The counter-receptor for the costimulatory effect of B7-H3 was reported

These molecules could be loosely categorized into two distinct types, costimulatory or coinhibitory molecules, based on their functions in regulating T cell responses. Therefore, integrating the functional outcome of costimulatory and coinhibitory interactions determines the fate of a T cell Probenecid response, which leads to response, unresponsiveness, and death. Various cell surface signaling molecules have been identified and characterized, including those in the immunoglobulin IMD 0354 superfamily and the tumor necrosis factor receptor and ligand superfamily. The roles of these receptors and ligands in the positive and negative control of T cell immunity and human disease, including autoimmune diseases, have been firmly established. In 2001, our laboratory initially identified B7-H3 as a costimulatory molecule that promotesan in vitro T cell response. B7-H3 mRNA has been found in human liver, lung, bladder, testis, prostate, breast, and placenta, suggesting that B7-H3 may participate in organ-specific inflammation and auto immune diseases. The counter-receptor for the costimulatory effect of B7-H3 was reported to be myeloid cell-like transcript 2 factor where as other study did not support this finding. Similar to other B7 family homologues, B7-H3 has a single IgV- and IgC-like domain with a transmembrane and intracellular tail in humans, mice, and other species. In humans, a duplicate of the classic B7-H3 was also identified, but the physiological differences between the 2Ig and 4Ig form have yet to be elucidated.
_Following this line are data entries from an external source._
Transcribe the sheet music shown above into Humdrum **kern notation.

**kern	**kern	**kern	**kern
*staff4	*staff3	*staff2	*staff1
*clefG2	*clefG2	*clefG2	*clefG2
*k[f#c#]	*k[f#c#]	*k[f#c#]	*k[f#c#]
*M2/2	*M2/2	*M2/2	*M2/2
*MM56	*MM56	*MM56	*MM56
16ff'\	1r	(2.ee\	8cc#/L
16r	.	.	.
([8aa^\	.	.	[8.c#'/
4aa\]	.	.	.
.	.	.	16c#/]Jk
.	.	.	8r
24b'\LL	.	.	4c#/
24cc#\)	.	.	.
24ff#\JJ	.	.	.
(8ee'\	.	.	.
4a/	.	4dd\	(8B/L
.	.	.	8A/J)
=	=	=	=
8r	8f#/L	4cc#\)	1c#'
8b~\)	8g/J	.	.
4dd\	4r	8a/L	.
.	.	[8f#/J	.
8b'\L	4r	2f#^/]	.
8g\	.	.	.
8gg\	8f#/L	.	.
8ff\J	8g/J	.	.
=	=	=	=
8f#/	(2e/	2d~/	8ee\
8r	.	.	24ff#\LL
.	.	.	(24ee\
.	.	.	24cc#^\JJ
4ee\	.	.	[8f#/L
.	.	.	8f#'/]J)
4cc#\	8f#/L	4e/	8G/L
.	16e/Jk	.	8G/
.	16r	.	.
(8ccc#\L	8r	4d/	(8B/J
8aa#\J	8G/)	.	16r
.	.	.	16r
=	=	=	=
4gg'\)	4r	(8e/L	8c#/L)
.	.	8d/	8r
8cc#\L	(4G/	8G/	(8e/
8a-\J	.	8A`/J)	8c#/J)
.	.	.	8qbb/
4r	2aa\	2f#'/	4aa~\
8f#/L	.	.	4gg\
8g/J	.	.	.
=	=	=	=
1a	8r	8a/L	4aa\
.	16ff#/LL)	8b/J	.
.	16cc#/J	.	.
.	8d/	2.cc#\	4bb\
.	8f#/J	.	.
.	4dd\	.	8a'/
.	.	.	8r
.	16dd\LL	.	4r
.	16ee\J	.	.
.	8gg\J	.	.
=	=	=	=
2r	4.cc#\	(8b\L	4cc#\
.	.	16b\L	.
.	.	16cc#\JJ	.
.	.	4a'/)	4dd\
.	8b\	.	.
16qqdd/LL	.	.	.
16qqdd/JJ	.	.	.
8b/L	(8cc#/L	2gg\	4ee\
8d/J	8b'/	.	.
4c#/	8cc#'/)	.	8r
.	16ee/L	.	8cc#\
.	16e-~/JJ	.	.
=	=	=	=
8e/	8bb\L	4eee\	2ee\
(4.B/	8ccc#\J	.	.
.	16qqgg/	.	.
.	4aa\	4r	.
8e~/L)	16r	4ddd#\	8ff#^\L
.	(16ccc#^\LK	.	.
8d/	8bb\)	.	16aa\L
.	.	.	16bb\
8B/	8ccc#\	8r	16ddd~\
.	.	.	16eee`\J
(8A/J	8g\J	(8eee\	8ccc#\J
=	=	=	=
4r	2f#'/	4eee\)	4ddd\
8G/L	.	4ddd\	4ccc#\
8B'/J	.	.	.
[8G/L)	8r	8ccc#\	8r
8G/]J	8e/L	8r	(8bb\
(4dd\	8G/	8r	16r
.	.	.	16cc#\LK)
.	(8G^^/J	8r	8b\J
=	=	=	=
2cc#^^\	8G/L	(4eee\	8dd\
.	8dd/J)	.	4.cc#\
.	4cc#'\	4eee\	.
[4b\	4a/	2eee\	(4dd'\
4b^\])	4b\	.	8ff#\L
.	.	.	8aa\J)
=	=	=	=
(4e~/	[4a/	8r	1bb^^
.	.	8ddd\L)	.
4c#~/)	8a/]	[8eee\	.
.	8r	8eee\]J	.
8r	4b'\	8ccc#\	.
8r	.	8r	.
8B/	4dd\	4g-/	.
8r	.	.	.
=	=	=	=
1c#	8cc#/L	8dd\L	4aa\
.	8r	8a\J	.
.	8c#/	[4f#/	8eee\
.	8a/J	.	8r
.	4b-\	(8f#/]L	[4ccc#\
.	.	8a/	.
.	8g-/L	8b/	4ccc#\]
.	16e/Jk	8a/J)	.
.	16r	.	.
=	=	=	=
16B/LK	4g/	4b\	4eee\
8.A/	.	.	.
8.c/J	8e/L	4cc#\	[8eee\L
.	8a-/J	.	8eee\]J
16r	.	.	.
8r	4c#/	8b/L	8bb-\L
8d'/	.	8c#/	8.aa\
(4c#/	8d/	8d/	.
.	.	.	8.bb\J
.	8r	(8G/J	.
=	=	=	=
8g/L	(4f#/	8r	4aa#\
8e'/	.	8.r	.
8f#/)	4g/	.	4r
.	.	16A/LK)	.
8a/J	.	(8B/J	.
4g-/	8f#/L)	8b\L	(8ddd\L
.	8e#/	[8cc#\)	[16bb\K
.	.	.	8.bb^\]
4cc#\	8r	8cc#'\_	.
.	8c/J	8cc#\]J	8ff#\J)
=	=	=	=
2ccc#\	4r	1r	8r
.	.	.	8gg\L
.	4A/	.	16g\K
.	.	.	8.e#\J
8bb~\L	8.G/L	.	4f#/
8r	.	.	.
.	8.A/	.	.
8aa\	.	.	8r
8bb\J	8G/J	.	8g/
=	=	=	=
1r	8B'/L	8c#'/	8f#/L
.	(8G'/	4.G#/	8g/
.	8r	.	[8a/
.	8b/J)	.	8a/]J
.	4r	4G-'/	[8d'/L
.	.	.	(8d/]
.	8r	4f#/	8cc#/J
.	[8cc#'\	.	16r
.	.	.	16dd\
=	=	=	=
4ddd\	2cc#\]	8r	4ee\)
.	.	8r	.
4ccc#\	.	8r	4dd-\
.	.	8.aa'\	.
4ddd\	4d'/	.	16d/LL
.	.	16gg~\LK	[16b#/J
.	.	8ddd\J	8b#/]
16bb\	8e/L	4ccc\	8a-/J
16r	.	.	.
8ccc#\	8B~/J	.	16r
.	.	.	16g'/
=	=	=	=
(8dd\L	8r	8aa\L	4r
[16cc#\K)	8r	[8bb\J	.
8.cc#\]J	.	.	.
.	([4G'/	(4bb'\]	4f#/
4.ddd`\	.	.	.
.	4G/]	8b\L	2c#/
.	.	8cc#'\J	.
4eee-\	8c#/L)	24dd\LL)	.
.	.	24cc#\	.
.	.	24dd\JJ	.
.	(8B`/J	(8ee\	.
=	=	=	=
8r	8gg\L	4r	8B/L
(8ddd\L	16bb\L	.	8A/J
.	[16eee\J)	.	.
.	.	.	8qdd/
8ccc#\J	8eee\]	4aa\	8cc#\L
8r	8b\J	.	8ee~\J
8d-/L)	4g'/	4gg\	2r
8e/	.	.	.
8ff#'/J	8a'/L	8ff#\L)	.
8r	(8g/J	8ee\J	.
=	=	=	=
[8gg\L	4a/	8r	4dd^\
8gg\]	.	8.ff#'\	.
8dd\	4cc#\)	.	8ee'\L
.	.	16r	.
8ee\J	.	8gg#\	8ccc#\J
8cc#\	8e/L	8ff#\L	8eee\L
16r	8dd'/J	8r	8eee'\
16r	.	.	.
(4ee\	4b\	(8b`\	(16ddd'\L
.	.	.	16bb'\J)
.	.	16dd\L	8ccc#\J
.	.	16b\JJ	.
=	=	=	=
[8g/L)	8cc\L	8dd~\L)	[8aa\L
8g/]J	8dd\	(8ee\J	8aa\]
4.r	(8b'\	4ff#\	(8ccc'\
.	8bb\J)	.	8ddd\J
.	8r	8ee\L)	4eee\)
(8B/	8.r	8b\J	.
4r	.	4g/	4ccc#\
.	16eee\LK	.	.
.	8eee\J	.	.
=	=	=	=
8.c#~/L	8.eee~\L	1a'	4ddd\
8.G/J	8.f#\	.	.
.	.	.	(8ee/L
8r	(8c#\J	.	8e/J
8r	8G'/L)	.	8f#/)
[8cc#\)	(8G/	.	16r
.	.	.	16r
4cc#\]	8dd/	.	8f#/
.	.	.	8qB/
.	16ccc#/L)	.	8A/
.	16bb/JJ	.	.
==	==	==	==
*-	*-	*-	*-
The role of endogenous B7-H3 in the pathogenesis and progression of autoimmune disease has been evaluated by various laboratories using both monoclonal antibodies and B7-H3 deficient mice, but the results are somewhat contradictory with both costimulatory and coinhibitory effects being described in various model systems. One interpretation for these contradicting results is that B7-H3 plays a differential role in the regulation of distinct T cell subsets. Therefore, the effect of B7-H3 would be determined by the dominance or bias of T cell subsets in each system or disease status.